DOCUMENT TEXT —
Skip to content

Instantly share code, notes, and snippets.

@mikeschinkel
Last active September 17, 2019 11:24
Show Gist options
  • Star 0 You must be signed in to star a gist
  • Fork 0 You must be signed in to fork a gist
  • Save mikeschinkel/50aec7094f5643223d28674639f9f117 to your computer and use it in GitHub Desktop.
Save mikeschinkel/50aec7094f5643223d28674639f9f117 to your computer and use it in GitHub Desktop.
Proposal for Union Class Types in PHP

Proposal for Union Class Types in PHP

This is a strawman proosal as an addition to the Union Types v2 proposal from Nikita Popov.

This proposal introduces the concept of a special type of class called a union class which is created by adding a types keyword followed by a vertical bar separated list of types, just like found in Nikita's proposal.

Note: I know that mixed is not a valid typehint but I use below anyway for clarity.

Benefits

The benefits of this proposal over and above the union_types_v2 proposal include:

  1. Addresses the scenarios where type aliases in Union Types v2 would be desired but it provides a more robust and type-safe alternative to the two general ways envisioned by that proposal.

  2. Leverages exiting syntax and semantics of classes and objects requiring only a small amount of language change.

  3. Full type safety when accessing typed values passed to functions, and anywhere else union instances are used.

  4. No ambiguity of types except where specifically wanted, e.g. value() and setValue()

  5. Ability to capture into one variable the value passed from the caller and then pass to called functions with having to first dereference the typed value.

  6. Ability to create, manipulate and pass around unioned value and use in contexts not yet envisioned by this the PHP language's implementors.

Specifics

Declaring a union

A very simple Number union class would look like this:

class Number {
    types int|float;
}

Built-in methods a union declaration would imply

Any class defined with a types keyword would automatically get at least at least six (6) methods:

  • Three (3) specifically-named methods; e.g. value(), setValue() and type(), and
  • At least two (2) methods, each with the name to{Type}(), one for each unioned type.

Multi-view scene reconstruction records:

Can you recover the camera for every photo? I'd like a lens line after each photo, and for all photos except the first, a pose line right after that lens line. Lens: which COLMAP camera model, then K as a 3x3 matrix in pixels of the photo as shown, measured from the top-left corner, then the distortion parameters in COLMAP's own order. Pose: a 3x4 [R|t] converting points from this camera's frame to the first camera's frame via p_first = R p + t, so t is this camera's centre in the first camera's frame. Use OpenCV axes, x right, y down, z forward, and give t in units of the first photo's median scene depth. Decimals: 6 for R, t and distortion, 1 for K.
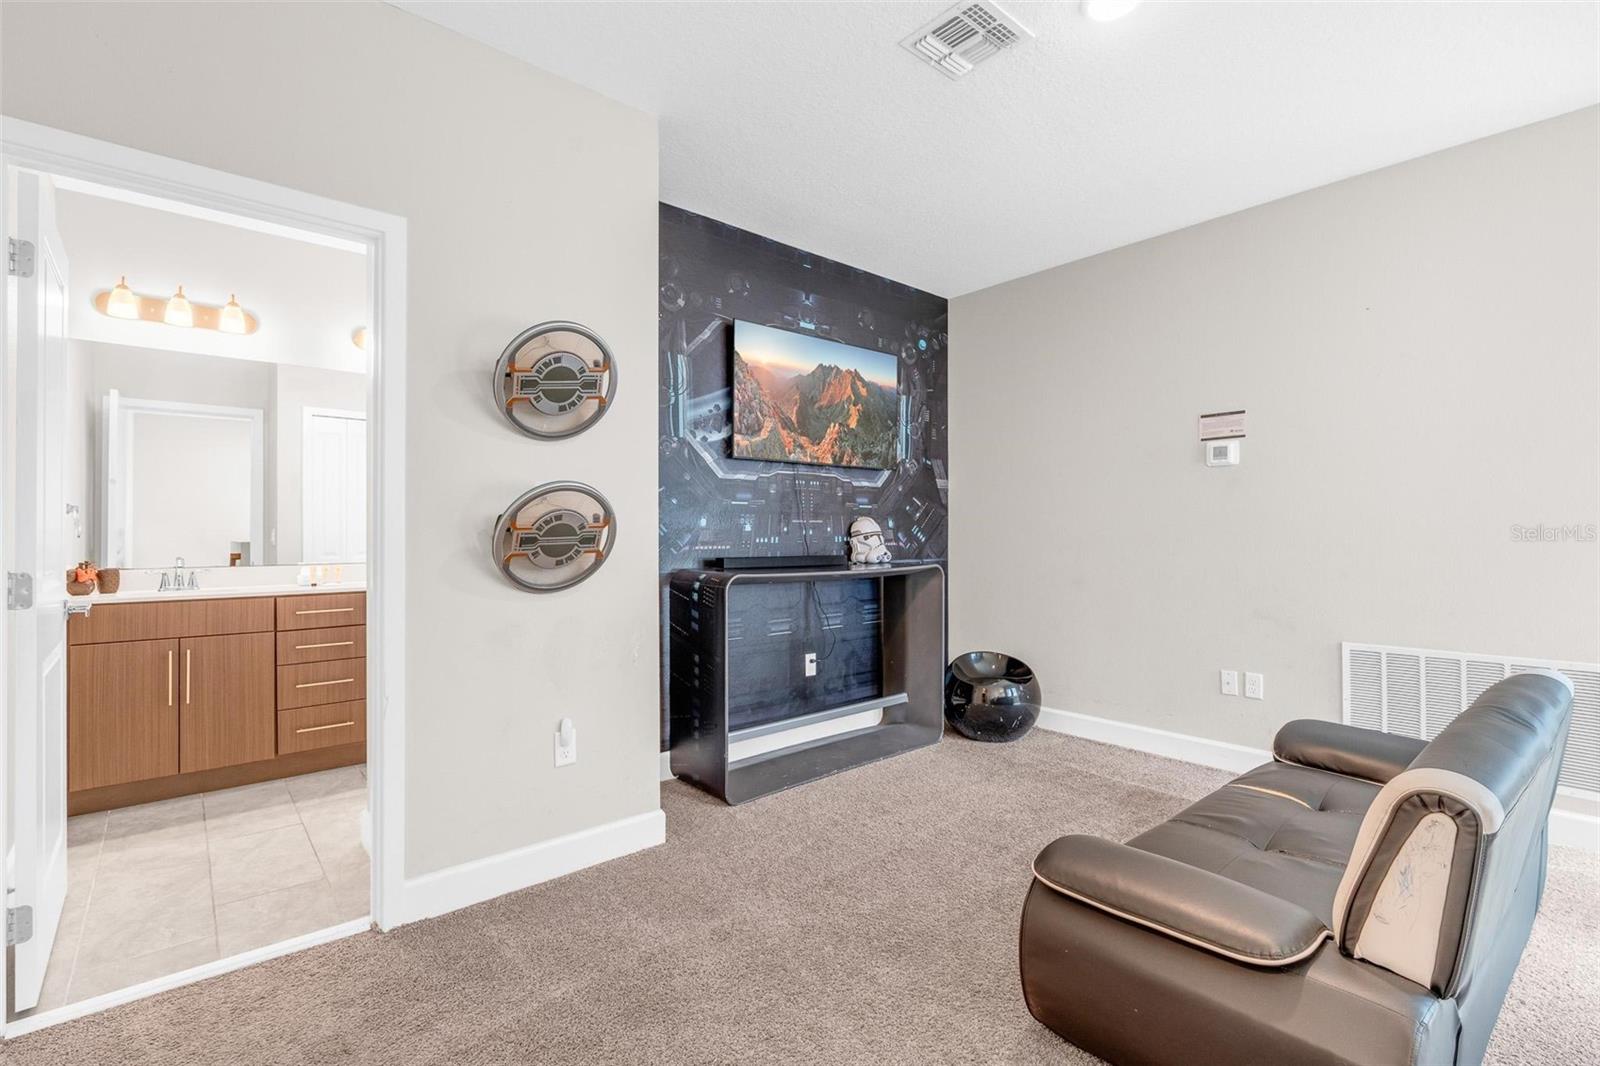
lens RADIAL K [[730.3, 0, 812.1], [0, 730.3, 534.2], [0, 0, 1]] dist [-0.008830, 0.003173]
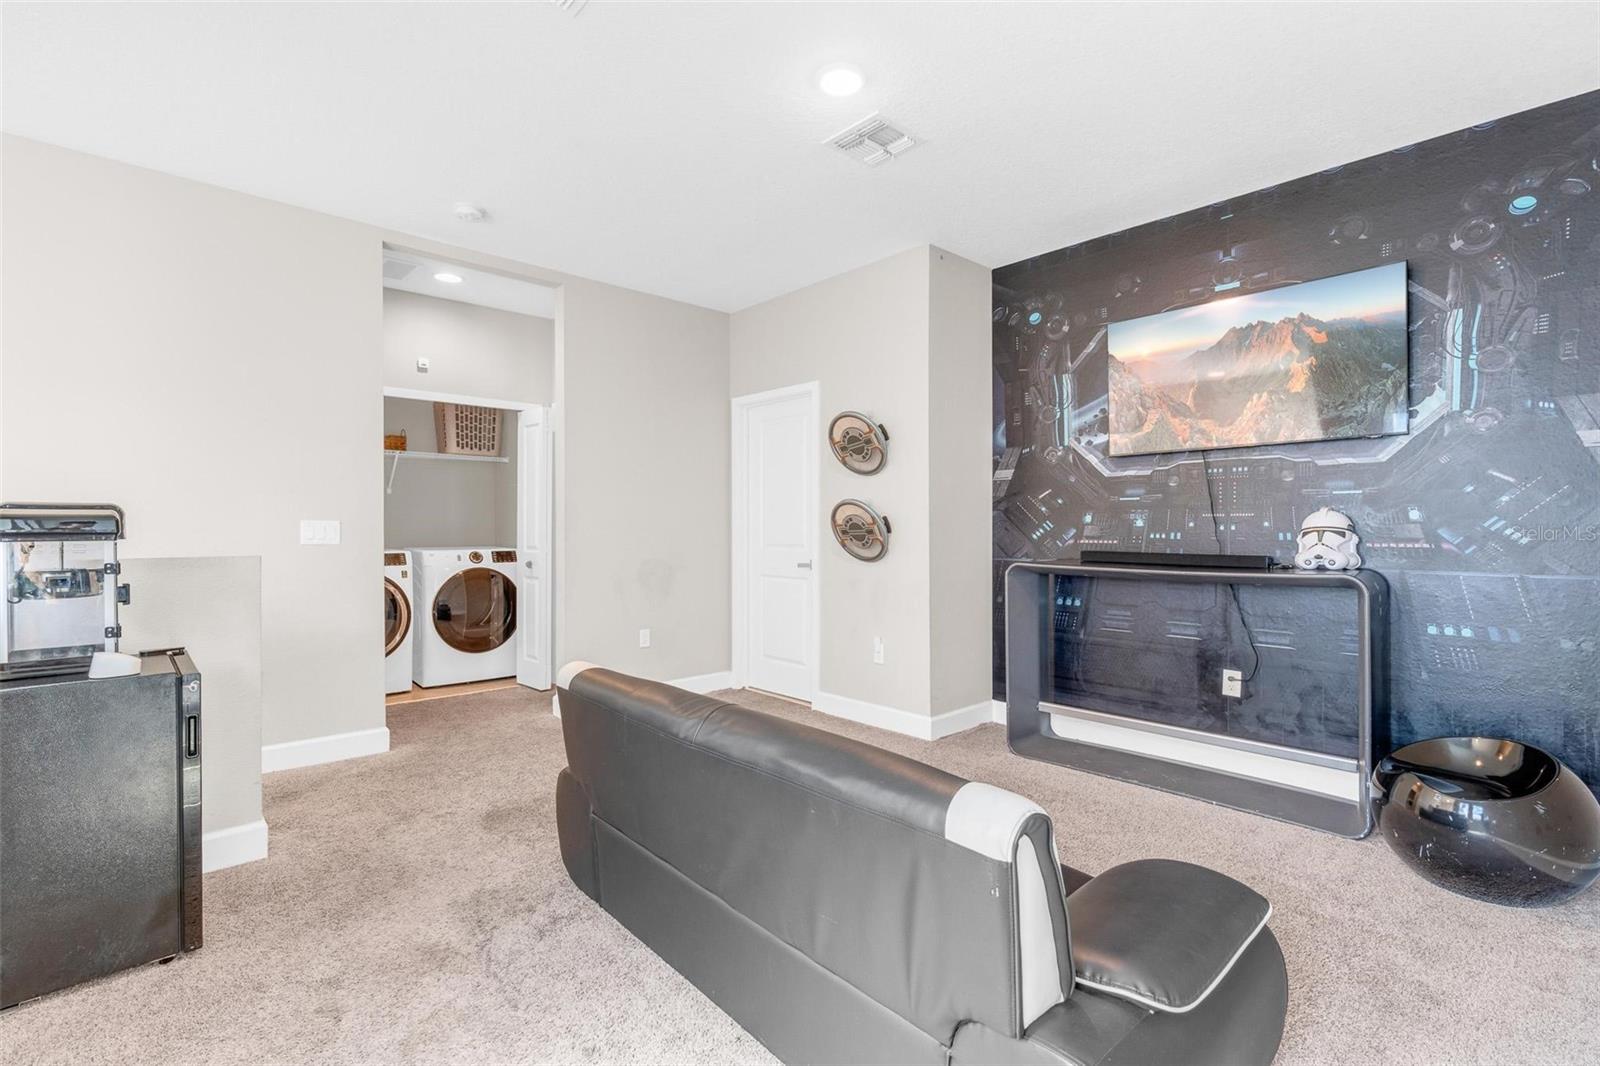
lens RADIAL K [[730.3, 0, 799.1], [0, 730.3, 532.8], [0, 0, 1]] dist [-0.008830, 0.003173]
pose [[0.024462, 0.010797, -0.999642, 0.867635], [0.001905, 0.999939, 0.010847, -0.007035], [0.999699, -0.002169, 0.024440, 0.492728]]
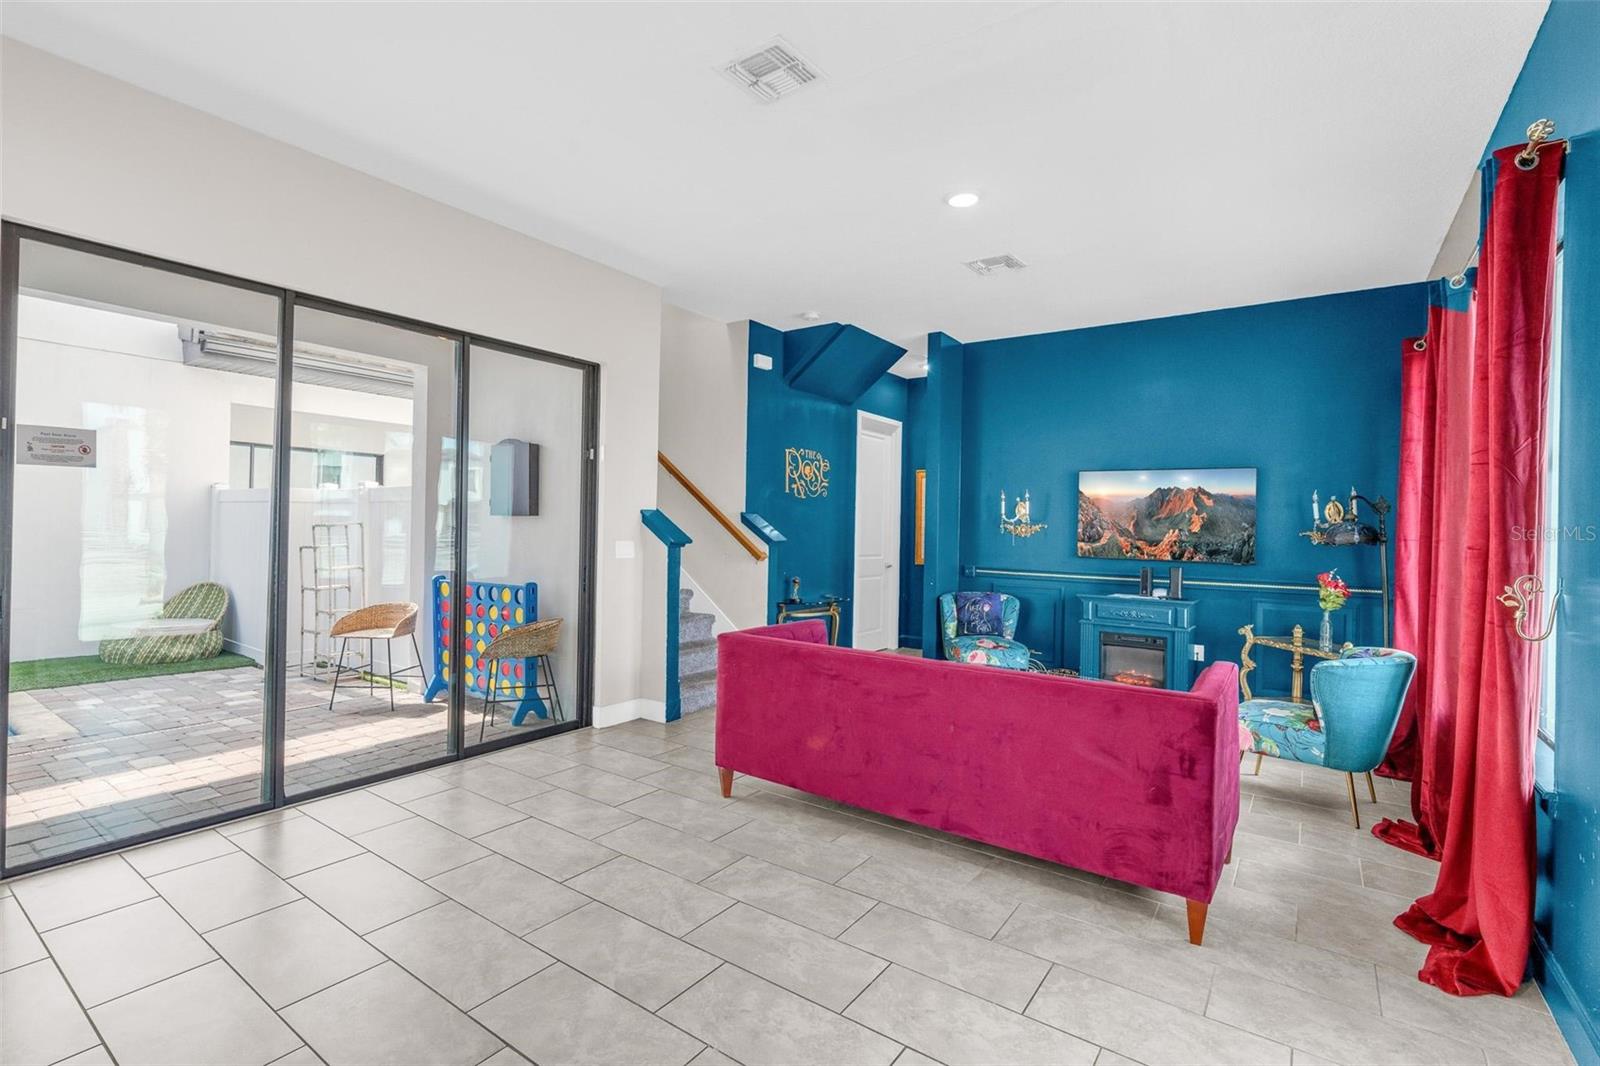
lens RADIAL K [[730.3, 0, 785.7], [0, 730.3, 528.5], [0, 0, 1]] dist [-0.008830, 0.003173]
pose [[0.218261, 0.019573, -0.975694, 1.242806], [-0.029032, 0.999487, 0.013556, -0.159279], [0.975458, 0.025367, 0.218717, 0.009783]]
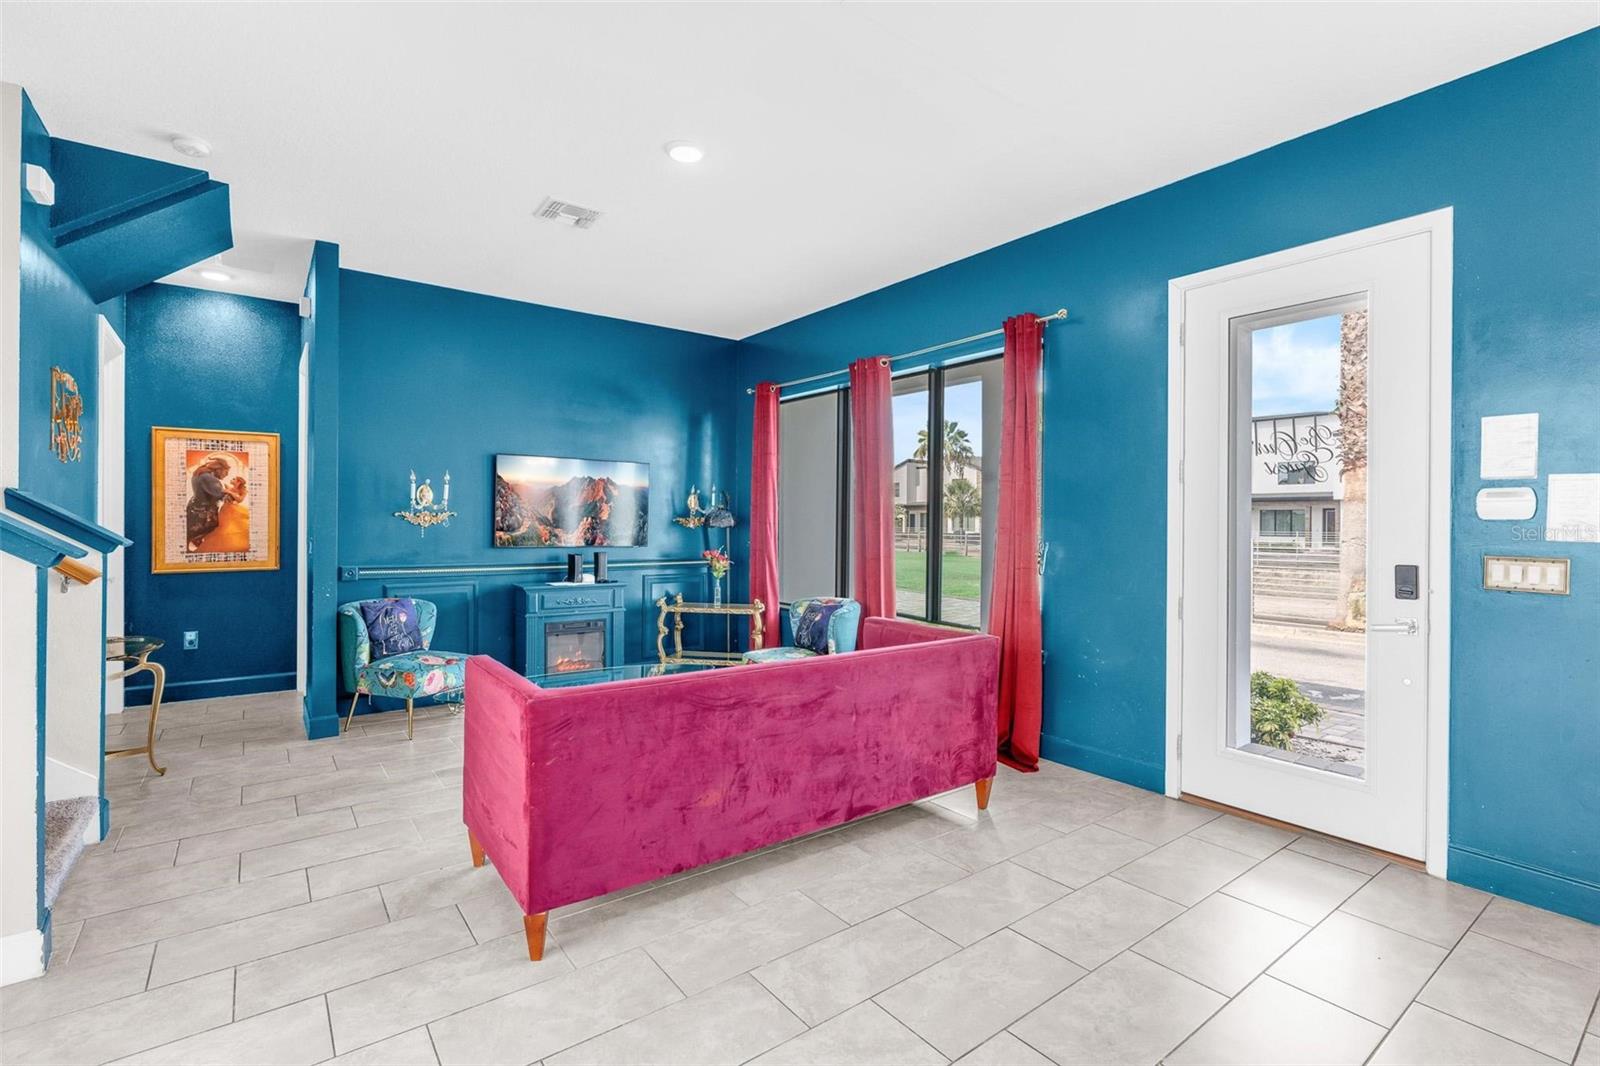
lens RADIAL K [[730.3, 0, 801.2], [0, 730.3, 529.8], [0, 0, 1]] dist [-0.008830, 0.003173]
pose [[0.996302, 0.019402, -0.083705, 0.590971], [-0.019279, 0.999812, 0.002279, -0.145437], [0.083734, -0.000657, 0.996488, -0.394390]]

WHAT YOU NEED TO DO —
[A] In two sentences, summarize the proposal for union class types in PHP.
[B] According to the union class proposal, which keyword is added to a class to make it a union class?
[C] Write the next part of the union class proposal, picking up after its last sentence.

RESULTS —
[A] The proposal is a strawman addition to Nikita Popov's Union Types v2 proposal. It introduces union classes declared with a types keyword followed by a vertical-bar-separated list of types, claims benefits such as full type safety and reuse of existing class syntax, and says any such class automatically gets methods including value(), setValue(), type() and a to{Type}() method for each unioned type.

[B] The types keyword.

[C]
So for the Number union the built-in methods would be:

  • public function type():string
  • public function value():mixed
  • public function setValue(mixed)
  • public function toInt():?int
  • public function toFloat():?float

If we added a string type to the union there would be a sixth method:

  • public function toString():?string

If we unioned a class Foo then there would be another method:

  • public function toFoo():Foo

If we unioned a namespaced class \Foo\Bar then there would be yet another method:

  • public function toFoo_Bar():\Foo\Bar

There would also be a static method that would return an array of the types defined in the class:

  • public static function types():?string[]

Declaring a union with methods

And a more complex union class would look like this, where this shows how a union would be used:

class Number {
    types int|float;

    public function _construct(int|float $number) {
        $this->setValue($number);
    }

    public function getInt(): int {
        switch ( $this->type() ) {
        case  'int':
            return $this->toInt();
        case  'float':
            return intval($this->toFloat());
        }
        return 0;
    }

    public function getFloat(): float {
        switch ( $this->type() ) {
        case  'int':
            return 1.0 * $this->toInt();
        case  'float':
            return $this->toFloat();
        }
        return 0.0;
    }
}

Accepting params into a union instance

Here are some examples using as an anonymous class:

function showNumber(new class{types int|float} $number) {
   echo $number->value();
}

And then a shorthand I propose which would be the equivalent of the prior example:

function showNumber2(int|float $number) {
   echo $number->value();
}

These functions would be called like so:

showNumber(123);          // Prints 123
showNumber(1.23);         // Prints 1.23
showNumber("123");        // Throws a type error

These functions would also accept a matching union type instance instead of automatically creating one when called:

$number = new Number(123);
showNumber($number);      // Prints 123

Calling the typed built-in methods

When you call the typed build-in methods you either get the expected type, or null.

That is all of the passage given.